- _TASK TO COMPLETE_
From the article on automated package inspection, list every operation the OmniView technology can perform when applied to labels.

Fast, safe, reliable inspection of containers and labels is becoming more difficult to accomplish manually as food, pharmaceutical and other manufacturing firms seek continued increases in quality, compliance with standards and regulations and to brand image and protection. Still, the ability to justify the cost of automation is critical where pockets of manual operations exist.
Compared to manual inspection, automation can provide more accurate, validated data for 100% of packages moving down a line, and provides a grater probability of catching and removing every defect from the production stream.
Manual vs. automated inspection
Manual inspections typically rely on stops, starts, breaks and/or end-points in a lot or packaging run, Jeremy Opperman, PE and business unit manager with engineering and automation services firm Clarke Engineering, Indianapolis, explained to attendees of a session at the 2012 Pack Expo in Chicago.
Cost-wise, manual inspection operators may be earning a $50,000 or $60,000 salary, which must be measured against the cost of an automated system that could carry a hardware cost of $30,000 to $100,000 or more, in the case of "a very high mix of product characteristics" he says can be difficult to automate.
While the U.S. Food and Drug Administration does allow manual inspection, it can carry cost and risk, compared to a system where 100% inspection is performed. A 100% inspection could be in reality more of a 200% inspection in light of the time, slower speed and redundant supervisory steps involved.
Additionally, the risk of false positives or negatives varies from person to person in a manual operation, and there’s a "low chance of catching 'onesie-twosie' errors, Opperman said. In contrast, he explained that automated systems can inspect 100% of product with validated accuracy at speeds in excess of 800 packages per minute.
Automated inspection allows packagers to run fast and with great confidence while adding real-time root cause analysis and other data-crunching benefits to prevent defects costly reworks and potential recalls.
New tech for cylindrical containers
Beyond just automating inspection, Opperman highlighted one of the latest technologies, which he said improved upon prior laser and image-based sensors, which have traditionally been limited to detecting relatively "grossly skewed" defects such as caps on bottles or stoppers on vials.
He highlighted new vision-based system applied to caps and closures from Acquire Automation
, Fishers, IN—a sister company to Clarke Automation. The same technology can also inspect full-coverage labels such as, 360-degree pressure-sensitive labels or shrink sleeves on cylindrical containers.
The vision component of the inspection system uses OmniView technology from Cognex
, Natick, MA. The technology can not only inspect caps and closures, but applied to labels, it can read bar codes, verify text, inspect graphics and measure features on cylindrical containers at production line speeds of up to 1,200 parts per minute.
Such speed—even at a 400 cap/closure per minute rating more typical using the Acquire Automation system—exceeds manual inspection capabilities as well as those of automated systems that require containers to be rotated in front of a single camera. The new technology inspects cylindrical packages by using four cameras to capture images and stitch them together in real time.

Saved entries
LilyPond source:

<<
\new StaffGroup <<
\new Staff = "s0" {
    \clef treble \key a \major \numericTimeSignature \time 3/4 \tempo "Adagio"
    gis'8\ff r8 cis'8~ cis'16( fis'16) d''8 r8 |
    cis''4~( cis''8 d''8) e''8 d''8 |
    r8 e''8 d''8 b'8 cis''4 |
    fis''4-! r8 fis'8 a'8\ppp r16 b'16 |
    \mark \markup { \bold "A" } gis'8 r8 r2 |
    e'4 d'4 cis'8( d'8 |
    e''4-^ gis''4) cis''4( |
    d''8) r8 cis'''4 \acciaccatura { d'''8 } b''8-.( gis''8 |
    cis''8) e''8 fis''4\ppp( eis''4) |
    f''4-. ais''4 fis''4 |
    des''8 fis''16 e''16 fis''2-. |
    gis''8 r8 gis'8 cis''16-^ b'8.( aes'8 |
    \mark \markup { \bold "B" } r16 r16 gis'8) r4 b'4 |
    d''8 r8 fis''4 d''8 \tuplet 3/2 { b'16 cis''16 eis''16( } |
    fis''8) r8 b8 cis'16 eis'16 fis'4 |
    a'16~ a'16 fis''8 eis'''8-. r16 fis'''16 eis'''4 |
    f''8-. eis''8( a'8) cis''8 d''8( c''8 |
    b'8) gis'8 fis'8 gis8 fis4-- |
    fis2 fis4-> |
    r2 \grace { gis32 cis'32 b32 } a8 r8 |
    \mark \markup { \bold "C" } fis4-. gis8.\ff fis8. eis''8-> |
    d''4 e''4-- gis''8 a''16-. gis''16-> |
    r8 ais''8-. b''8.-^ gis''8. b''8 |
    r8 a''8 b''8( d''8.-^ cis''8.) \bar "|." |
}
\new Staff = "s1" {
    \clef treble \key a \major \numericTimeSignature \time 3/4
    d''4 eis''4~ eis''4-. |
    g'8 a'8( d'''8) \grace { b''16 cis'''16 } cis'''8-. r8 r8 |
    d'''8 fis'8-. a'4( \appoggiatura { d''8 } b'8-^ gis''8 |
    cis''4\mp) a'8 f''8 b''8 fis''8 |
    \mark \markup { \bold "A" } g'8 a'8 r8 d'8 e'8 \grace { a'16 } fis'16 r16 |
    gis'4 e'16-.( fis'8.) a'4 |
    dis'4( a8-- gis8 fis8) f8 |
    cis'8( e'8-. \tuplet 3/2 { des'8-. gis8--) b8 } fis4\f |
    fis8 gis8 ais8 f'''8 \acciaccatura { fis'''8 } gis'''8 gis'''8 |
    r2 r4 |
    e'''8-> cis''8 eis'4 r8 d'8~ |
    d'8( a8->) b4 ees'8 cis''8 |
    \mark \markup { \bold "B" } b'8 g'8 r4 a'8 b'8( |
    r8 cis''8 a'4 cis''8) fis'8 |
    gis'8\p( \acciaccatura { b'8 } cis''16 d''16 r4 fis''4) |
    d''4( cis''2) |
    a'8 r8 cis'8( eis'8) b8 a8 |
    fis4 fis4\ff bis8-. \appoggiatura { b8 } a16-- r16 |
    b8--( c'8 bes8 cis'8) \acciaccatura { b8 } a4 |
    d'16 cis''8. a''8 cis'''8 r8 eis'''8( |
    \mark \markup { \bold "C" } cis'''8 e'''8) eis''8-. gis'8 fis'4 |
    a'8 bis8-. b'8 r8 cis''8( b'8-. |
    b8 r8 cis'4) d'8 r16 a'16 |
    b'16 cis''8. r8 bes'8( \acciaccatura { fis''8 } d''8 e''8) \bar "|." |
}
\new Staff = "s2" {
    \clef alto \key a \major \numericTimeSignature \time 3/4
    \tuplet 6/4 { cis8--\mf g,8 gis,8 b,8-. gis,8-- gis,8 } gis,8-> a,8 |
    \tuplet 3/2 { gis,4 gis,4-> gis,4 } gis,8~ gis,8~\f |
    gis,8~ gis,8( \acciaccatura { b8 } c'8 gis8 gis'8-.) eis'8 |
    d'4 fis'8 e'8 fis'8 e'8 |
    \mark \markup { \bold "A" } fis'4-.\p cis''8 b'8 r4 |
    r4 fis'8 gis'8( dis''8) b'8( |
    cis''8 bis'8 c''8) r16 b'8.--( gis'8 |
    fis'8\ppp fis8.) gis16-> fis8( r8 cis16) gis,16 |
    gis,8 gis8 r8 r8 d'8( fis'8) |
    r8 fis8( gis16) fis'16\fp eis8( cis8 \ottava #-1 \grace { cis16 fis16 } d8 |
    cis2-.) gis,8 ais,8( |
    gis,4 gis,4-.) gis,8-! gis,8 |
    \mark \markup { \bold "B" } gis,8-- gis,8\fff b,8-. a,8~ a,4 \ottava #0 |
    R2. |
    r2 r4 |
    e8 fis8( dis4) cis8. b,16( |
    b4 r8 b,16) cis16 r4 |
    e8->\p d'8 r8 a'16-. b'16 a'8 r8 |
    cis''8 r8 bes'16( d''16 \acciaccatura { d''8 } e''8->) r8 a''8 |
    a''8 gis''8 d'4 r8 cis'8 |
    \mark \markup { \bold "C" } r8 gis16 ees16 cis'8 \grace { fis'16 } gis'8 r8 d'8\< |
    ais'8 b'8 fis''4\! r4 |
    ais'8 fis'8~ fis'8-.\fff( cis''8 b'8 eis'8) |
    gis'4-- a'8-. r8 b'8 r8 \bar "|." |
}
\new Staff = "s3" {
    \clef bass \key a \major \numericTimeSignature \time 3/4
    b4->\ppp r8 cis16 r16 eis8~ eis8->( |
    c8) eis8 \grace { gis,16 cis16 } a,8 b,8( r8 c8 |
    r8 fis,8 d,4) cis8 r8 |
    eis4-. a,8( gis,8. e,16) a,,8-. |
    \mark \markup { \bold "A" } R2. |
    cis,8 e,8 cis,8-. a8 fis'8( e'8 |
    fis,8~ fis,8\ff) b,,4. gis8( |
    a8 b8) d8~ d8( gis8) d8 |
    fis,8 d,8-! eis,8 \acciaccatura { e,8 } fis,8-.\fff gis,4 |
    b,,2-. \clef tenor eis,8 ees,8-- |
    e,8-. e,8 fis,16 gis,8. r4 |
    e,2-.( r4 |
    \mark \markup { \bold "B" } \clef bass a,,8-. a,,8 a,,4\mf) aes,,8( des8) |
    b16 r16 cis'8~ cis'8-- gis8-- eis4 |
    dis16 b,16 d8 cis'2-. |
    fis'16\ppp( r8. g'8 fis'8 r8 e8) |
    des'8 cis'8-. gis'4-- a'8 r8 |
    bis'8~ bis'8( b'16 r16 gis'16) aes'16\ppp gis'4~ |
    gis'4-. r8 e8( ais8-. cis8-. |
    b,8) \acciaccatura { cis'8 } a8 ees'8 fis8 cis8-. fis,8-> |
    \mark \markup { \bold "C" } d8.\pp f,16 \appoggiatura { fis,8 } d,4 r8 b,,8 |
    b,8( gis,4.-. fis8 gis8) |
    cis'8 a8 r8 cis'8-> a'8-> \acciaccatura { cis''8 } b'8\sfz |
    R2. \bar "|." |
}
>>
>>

- _ANSWER FOR THE TASK_
- Read bar codes
- Verify text
- Inspect graphics
- Measure features on cylindrical containers